Artist Raymond Natraoro creates new totem pole
Master carver Ray Natraoro works on a welcome figure for the new Coastal Ford dealership on Jan. 31.

Almost everywhere you look in the Sea to Sky Corridor, the work of artist Raymond Natraoro can be found.

The North Vancouver resident created the entrance to Howe Sound Secondary School and the BC Hydro piece by the train tracks, and he has carved out several designs in Whistler and the Callaghan Valley.

And now another landmark piece will be added to Squamish.

For the past few months, Natraoro has been creating a totem pole to be erected outside the new Coastal Ford Squamish on Commercial Place and Queens Way. He was putting the final touches on the piece on Saturday, when he explained in an interview that carving has been a lifelong passion.
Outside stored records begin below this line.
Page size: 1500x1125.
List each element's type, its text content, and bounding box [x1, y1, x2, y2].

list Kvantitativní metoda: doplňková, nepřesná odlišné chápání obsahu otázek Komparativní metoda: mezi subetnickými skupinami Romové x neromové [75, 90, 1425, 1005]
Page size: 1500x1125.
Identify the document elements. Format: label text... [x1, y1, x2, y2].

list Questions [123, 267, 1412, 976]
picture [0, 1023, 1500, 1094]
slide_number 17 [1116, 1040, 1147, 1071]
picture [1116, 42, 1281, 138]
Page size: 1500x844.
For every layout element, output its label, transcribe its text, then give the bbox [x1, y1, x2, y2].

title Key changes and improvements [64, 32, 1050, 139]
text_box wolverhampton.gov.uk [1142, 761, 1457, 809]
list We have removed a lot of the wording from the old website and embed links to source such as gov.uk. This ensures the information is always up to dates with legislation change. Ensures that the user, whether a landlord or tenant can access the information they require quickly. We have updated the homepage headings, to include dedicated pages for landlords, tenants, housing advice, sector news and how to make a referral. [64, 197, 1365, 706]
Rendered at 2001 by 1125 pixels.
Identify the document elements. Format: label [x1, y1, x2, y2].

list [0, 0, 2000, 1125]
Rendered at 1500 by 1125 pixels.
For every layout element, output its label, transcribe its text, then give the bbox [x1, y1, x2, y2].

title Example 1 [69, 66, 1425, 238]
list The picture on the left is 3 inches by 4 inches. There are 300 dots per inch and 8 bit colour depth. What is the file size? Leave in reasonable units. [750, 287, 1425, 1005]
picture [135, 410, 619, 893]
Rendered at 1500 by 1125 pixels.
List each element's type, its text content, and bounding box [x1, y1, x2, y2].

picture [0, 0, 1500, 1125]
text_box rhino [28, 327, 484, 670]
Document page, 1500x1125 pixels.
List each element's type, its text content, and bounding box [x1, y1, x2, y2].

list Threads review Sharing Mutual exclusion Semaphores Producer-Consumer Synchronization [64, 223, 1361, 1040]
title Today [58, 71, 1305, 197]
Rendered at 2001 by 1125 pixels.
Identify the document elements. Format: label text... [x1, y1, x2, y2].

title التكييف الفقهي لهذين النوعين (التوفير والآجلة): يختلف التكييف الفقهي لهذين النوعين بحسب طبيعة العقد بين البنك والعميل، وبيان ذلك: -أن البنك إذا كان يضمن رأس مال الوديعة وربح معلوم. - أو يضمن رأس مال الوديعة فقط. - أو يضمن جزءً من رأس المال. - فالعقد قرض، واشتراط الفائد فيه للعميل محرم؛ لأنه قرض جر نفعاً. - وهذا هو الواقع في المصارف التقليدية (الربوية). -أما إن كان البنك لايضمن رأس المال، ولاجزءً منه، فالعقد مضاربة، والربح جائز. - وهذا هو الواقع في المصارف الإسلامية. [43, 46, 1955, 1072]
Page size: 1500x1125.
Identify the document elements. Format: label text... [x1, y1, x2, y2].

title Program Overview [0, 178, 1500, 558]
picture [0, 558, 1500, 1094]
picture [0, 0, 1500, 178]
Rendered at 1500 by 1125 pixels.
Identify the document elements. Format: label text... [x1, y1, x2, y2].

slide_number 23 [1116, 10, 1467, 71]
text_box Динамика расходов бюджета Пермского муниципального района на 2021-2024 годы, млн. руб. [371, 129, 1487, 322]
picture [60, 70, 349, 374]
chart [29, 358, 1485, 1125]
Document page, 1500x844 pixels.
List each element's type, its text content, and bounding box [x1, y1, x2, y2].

“I’ve been carving since I was five years old,” he said, in between carving out grooves in the pole. “I come from a long line of carvers. When I was a young boy I saw my great-grandfather carve, my grandfather carved and I’ve had uncles who carve too. My family has been artists for multiple generations.”

Natraoro apprenticed under Squamish’s Rick Harry for four years starting in 1994 and then went on his own. He creates totem poles, house posts, canoes, masks and other items.

“Anything out of wood, I can make it,” he said.

His unique background also inspires him, as his mother is from the Squamish Nation and his father is from the Northern Tutchonee tribe in the Yukon Territory. He said it’s important to keep traditional art alive.

“These pieces tell stories and can last for hundreds of years,” he said. “Multiple generations will see this pole standing and learn the story of what it represents.”

The pole will eventually be painted and it will stand outside the entrance to Coastal Ford Squamish.

“It will represent and greet people when they come in,” he said. “It’s a human welcome figure and showcases a human wrapped in a blanket. The blanket symbolizes wealth. Noble people had blankets and it shows that this person had responsibility.”

He hopes the pole will stand for many years and he’s proud to keep his culture alive artistically.

“I believe that expanding working relationships through public artworks, galleries and private clientele enables me to share our culture and traditions by creating a lasting legacy for future generations,” he said.

The pole is expected to go up in the next few weeks.